The entire drastic possibility only struck me now. It occurred to me that I could be ushered on to one of these planes by Simon the agent at any moment, and we might be forever cleaved as though by a knife. In lovers’ hurtsmanship one precludes such possibilities, assuming always that the other party will come to their senses before it is too late. Simon’s frenzied scuttling was eroding my confidence in this matter. She could not tell, how could she, she was in the middle of procedure. To her the point of ultimate reckoning was far. Out here beneath the mango tree it was getting precarious.
I considered going up to her and asking courteously, directly, ‘Are you coming?’ On deliberation it didn’t seem like anything at all. All it did was lob the ball in her court. Perhaps it was what I wanted, to not be saddled with the act of abandonment.
Nevertheless I tried to rouse myself into making the approach. I would be firm, look straight into her lovely, fearsome eyes, disdaining the male beside her. Perhaps it would be attractive.
About then a young constable sought my attention.
‘Me?’ I asked.
‘Yeah, you.’
He confirmed with the chief, some fifty yards away, who pointed at me with his baton, holding it like a sten gun.
We walked over to the chief.
The constable took guard beside him with a smirk. ‘The man make innocent face, though.’
The chief too was grinning. He had a scar on one cheek; it turned into a crater when he grinned.
‘Whoa, boy, is the Indian national,’ he remarked.
He lingered on the statement. Addressing the constable, he added: ‘You right, the man pull innocent face for true.’
‘What going on, chief?’ I asked, myself grinning.
‘Who permitted you to ask a question?’ he shot back in a raised voice.
It startled me.
He turned to the constable.
‘You hear me grant permission?’
‘Negative, bossman. I ain’t hear that at all.’

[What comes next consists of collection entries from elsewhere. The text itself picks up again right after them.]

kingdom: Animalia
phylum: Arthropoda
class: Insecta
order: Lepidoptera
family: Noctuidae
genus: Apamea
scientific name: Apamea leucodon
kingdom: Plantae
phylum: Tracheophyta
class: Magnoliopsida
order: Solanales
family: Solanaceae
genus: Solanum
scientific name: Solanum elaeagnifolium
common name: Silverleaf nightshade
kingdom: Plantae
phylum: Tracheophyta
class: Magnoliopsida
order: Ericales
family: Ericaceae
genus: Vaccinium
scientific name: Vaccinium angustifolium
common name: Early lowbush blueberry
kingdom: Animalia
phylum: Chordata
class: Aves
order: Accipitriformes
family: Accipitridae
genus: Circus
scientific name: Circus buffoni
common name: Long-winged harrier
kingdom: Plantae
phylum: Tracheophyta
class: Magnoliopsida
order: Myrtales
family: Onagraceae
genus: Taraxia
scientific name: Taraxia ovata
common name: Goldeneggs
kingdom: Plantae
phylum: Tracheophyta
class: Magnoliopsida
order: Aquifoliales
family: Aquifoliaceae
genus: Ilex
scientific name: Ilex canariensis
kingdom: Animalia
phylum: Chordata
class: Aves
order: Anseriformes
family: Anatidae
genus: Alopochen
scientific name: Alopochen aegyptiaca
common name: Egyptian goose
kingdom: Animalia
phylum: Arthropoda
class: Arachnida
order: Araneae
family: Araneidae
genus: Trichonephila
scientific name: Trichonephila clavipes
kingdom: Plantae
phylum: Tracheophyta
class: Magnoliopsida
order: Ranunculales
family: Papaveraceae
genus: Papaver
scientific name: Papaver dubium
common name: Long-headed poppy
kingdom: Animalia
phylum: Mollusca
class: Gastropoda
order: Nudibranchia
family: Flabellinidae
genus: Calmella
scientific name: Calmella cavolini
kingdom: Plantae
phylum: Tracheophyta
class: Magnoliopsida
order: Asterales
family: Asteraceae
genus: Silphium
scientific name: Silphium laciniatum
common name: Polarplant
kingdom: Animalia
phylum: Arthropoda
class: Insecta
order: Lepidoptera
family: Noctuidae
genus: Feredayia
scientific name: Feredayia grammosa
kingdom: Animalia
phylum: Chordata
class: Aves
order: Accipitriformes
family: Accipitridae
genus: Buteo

The chief grinned once more; then took it off as if it were a sticker.
‘It is I conducting the investigation, do you understand?’
‘What investigation?’
‘Sir,’ he said very deliberately, ‘I don’t think you heard me. I ask the questions. You give me answers.’
He returned his baton to his waist. I noticed he had no eyebrows.
‘You know the girl?’ he asked, with sudden belligerence.
He pointed to the side of the station, beyond the stairs, another fifty yards away. She stood with the man, both appearing to be in conversation with a constable.
‘Yes,’ I said.
‘How so?’
r /> ‘She was my—I was with her.’
‘How do you mean you were with her? You fuck she?’
The constable blurted out a short, snorting laugh. The chief glanced at her.
‘She look like she give sweet pum-pum, though. You ketch the meat fresh? Like it getting stale already.’
The constable gurgled. ‘Go easy, bossman. Man be from India.’ The chief fixed me with an eyebrowless stare.
‘Explain to me, sir, how you know the lady.’
‘We travelled together through Venezuela.’
‘What for?’
‘Just so,’ I shrugged. ‘We were travelling.’
‘Just so? What kind of jackarse travels through Venezuela just so?’ He left his mouth open. I could see his tongue, white, thick, rising up to wet his palate.
‘Sir, I strongly suggest you submit a reasonable answer.’
‘It’s the truth, chief. It was just … tourism.’
‘Tourism!’ He involved the constable.
‘Look where the man tourism take he. Eteringbang! How much tourist you see here?’ The depth of his boom, the deliberated certainty of his delivery, they had a mesmerising quality.
‘Let me start from the start,’ he said, rolling the thick syllables out slowly. ‘What were you doing in Guyana?’
‘I came just’ – I was about to say ‘just so’ and reconsidered – ‘for a holiday.’
He looked at me with a mix of incredulity and contempt.
‘It’s a very interesting place. I came to look at the culture.’
He sighed. He looked at the constable.
‘Dis bai deh pun serious skunt, bai.’
Turning to me he said as if handing back a term paper: ‘You are not doing well, Mr India. Not well at all.’